In none of his letters to his brother Thad does Wilhelm state exactly why he left Endingen.  At best, we can only speculate on the reasons.  Here are some that could have influenced his decision in 1833 to leave for the New World:

  1. He was 18 — young, healthy, and single — the world was his to explore.  And he now had the funds with which to do so.
  2. Young and impresionable, he could easely have been intrigued by the possibilities of adventure in the American west:
    • In 1831, Johann Friedrich Ernst sent glowing letters from Texas that were published in Germany.  He depicted Texas as a paradise which led several groups of young well educated Germans to emigrate.  [Their villages in Texas became known as ‘Latin Communities’, it was rumored they could quote Latin better than they could farm.]
    • Stories must have circulated about Jean Baptiste Charbonneau living almost next door, studying under the patronage of Prince Paul Wilhelm of Württemberg.  Jean was the son of the French-Canadian fur-trader Toussaint Charbonneau and his Shoshone wife Sacagawea, guides and translators for the Lewis & Clark expedition across North America in 1803 - 1806.
    • James Fenimore Cooper’s book The Last of the Mohicans, published in English in 1827, had been recently translated into German and widely circulated.
  3. Wilhelm — as an apprentice in Freiburg — surely was aware of the nationalist stirrings and reviving revolutionary spirit, particularly amongst the students.
    • Germany in 1830: unrest forced the rulers of Brunswick and Hesse-Kassel to abdicate, and in Saxony a modern constitution was enacted, leading Metternich to clamp down on political dissent.
    • Europe in 1830: the French replaced Charles X with Louis Philippe; the Belgians revolted against their Dutch rulers; and the Poles revolted against their Russian rulers.
  4. Though only about 25% of the young men were conscripted, Wilhelm must have been concerned by its possibility.

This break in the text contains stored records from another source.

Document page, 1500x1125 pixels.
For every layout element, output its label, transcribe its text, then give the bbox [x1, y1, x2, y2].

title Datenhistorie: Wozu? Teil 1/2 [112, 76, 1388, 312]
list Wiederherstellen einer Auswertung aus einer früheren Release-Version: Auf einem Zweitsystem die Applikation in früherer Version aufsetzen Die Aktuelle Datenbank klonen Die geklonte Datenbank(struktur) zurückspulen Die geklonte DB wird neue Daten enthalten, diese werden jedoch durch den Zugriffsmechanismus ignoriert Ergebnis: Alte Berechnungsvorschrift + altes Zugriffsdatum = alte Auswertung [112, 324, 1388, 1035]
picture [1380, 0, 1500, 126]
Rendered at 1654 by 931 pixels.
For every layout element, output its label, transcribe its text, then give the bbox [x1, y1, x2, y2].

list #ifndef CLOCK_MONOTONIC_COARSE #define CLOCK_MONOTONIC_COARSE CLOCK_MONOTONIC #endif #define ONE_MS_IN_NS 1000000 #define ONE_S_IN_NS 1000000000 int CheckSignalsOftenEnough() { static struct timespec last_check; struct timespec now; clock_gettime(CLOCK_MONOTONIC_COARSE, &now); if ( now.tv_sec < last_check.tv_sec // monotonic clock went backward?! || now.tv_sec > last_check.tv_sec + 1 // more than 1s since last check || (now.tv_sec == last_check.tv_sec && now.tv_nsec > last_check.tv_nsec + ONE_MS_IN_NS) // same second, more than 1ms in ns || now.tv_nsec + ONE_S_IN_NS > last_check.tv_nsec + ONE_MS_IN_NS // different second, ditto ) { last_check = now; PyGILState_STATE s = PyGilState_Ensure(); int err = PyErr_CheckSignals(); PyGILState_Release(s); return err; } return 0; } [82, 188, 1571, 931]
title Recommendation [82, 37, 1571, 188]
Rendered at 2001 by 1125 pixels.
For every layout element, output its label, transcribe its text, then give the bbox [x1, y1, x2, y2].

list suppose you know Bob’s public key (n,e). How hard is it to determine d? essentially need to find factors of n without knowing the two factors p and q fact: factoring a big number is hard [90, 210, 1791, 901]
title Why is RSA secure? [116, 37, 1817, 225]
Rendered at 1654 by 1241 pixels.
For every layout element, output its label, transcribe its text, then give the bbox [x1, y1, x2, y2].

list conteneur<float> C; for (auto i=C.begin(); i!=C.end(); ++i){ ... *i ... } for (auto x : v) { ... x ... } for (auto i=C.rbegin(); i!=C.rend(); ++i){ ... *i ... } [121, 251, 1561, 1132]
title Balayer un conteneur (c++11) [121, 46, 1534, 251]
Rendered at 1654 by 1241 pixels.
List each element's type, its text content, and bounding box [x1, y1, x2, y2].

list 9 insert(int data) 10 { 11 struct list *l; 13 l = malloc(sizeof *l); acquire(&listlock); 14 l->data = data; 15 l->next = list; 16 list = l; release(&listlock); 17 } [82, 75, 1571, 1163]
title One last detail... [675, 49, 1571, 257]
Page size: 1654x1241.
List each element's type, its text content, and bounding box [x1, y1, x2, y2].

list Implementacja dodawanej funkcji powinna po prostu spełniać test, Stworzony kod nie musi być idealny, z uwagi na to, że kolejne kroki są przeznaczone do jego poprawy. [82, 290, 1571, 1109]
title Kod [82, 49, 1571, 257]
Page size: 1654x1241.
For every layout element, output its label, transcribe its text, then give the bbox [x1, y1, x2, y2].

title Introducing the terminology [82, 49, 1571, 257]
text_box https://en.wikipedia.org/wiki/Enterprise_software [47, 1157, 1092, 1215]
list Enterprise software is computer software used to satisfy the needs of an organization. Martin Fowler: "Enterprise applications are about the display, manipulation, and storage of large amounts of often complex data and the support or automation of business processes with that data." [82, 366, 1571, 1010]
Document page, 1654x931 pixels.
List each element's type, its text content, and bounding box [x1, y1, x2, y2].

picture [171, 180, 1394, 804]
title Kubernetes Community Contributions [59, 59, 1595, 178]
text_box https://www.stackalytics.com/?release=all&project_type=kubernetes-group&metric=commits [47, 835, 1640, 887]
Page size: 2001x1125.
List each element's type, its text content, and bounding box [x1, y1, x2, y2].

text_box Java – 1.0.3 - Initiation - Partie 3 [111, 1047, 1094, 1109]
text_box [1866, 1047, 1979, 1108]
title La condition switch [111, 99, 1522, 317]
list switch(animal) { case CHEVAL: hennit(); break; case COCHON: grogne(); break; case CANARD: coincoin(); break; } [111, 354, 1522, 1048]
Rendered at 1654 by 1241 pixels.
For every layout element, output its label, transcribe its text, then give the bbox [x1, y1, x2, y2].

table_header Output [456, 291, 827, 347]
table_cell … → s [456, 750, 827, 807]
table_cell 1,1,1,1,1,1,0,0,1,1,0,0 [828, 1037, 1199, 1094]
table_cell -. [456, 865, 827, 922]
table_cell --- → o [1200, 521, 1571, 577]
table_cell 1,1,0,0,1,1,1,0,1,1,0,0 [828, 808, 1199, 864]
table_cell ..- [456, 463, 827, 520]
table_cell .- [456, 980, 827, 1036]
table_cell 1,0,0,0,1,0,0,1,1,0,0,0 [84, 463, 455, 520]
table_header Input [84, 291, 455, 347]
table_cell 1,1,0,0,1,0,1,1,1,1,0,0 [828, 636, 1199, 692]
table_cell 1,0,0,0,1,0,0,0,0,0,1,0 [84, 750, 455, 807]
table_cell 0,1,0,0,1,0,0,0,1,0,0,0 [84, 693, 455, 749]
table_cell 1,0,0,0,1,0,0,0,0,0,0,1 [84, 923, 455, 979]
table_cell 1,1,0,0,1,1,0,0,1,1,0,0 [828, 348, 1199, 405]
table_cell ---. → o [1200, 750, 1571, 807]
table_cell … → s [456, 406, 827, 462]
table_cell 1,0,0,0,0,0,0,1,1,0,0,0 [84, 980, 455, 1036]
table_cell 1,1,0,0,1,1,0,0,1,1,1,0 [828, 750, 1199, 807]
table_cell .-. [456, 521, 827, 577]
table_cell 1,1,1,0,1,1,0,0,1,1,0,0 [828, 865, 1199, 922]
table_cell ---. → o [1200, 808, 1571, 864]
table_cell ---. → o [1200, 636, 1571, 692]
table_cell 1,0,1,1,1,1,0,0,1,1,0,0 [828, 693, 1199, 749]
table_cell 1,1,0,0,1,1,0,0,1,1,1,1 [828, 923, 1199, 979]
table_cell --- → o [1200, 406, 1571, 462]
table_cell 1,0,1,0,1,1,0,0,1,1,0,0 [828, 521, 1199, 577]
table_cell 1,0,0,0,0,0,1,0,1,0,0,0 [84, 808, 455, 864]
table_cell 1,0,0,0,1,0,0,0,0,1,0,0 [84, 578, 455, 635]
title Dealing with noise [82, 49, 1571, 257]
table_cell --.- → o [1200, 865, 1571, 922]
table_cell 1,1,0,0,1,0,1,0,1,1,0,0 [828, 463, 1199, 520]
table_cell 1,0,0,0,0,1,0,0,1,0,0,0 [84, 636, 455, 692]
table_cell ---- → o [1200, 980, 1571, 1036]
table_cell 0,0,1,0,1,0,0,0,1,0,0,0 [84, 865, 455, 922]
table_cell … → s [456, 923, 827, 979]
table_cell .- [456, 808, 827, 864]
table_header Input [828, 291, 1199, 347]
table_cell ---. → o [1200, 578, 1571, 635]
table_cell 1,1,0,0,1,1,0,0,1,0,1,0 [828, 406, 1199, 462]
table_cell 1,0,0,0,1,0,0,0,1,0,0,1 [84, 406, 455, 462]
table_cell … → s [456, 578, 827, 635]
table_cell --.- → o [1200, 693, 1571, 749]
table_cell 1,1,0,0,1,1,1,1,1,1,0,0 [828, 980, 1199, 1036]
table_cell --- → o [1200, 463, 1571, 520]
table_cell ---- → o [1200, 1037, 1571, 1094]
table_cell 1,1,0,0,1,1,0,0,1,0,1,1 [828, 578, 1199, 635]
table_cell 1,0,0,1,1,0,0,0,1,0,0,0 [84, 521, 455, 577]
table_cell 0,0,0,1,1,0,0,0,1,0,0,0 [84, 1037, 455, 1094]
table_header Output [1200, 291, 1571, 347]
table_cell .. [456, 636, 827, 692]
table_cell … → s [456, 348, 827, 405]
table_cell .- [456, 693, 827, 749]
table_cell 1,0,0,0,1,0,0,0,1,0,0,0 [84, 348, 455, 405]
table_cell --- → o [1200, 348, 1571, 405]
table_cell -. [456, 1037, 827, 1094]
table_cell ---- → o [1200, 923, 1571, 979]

Whatever the reasons for his leaving, Wilhelm left as many did without the required official permission.  He and his brother Johan (John) apparently invested their funds in passages to New York.

Where to next?

William’s first years in the New World, 1834 to 1841, are a mystery to us.  We have exciting family lore about his arrival in Texas (ca. 1834-1835), but no earlier details about him.  As a young man, he very likely worked for daily wages, leaving little in the way of a written record of his passing (e.g. business transactions & legal records).  Per his letters to his brother Thadaeus in Germany, written 20 years later (June, 1853, and March, 1855), he did not have it easy but said his adventures were many and their "description would not fit into six volumes".  He promised to write an account of his adventures; if he ever did, it is currently missing.

We lose track of his whereaboust after his arrival in New York.  We do not know where he went for his options were many.  We present the two options which seem the most plausible to us.  Note that hurricanes on the Texas coast most often occur in late summer, between August and October, particularly in October.

1) Heavily influenced by the glowing letters of Johann Friedrich Ernst (see above), soon after arriving in New York Wilhelm could have boarded a ship bound for Texas (same as Ernst had).  If so, Wilhelm would have arrived off the coast of Mexican-Texas no earlier than February, 1834; however, his shipwreck would more likely to have occurred in late summer of 1834.  [Passenger lists of ships leaving New York in the early 1800s have not yet been made available on line (assuming they exist).]

2) Wilhelm could have accompanied his brother Johan (John) to Pittsburgh where many Germans were settling.  Growing restless, he may have returned to the east coast -or- travelled down the Ohio & Mississippi rivers to New Orleans.  In either case, he would have boarded a ship for Texas that was shipwrecked upon the Mexico-Texas coast in late summer of 1835.

Research notes:  We discovered William’s arrival in New York quite by accident, in December 2016.  We hope to find his tracks now that we know where to look!!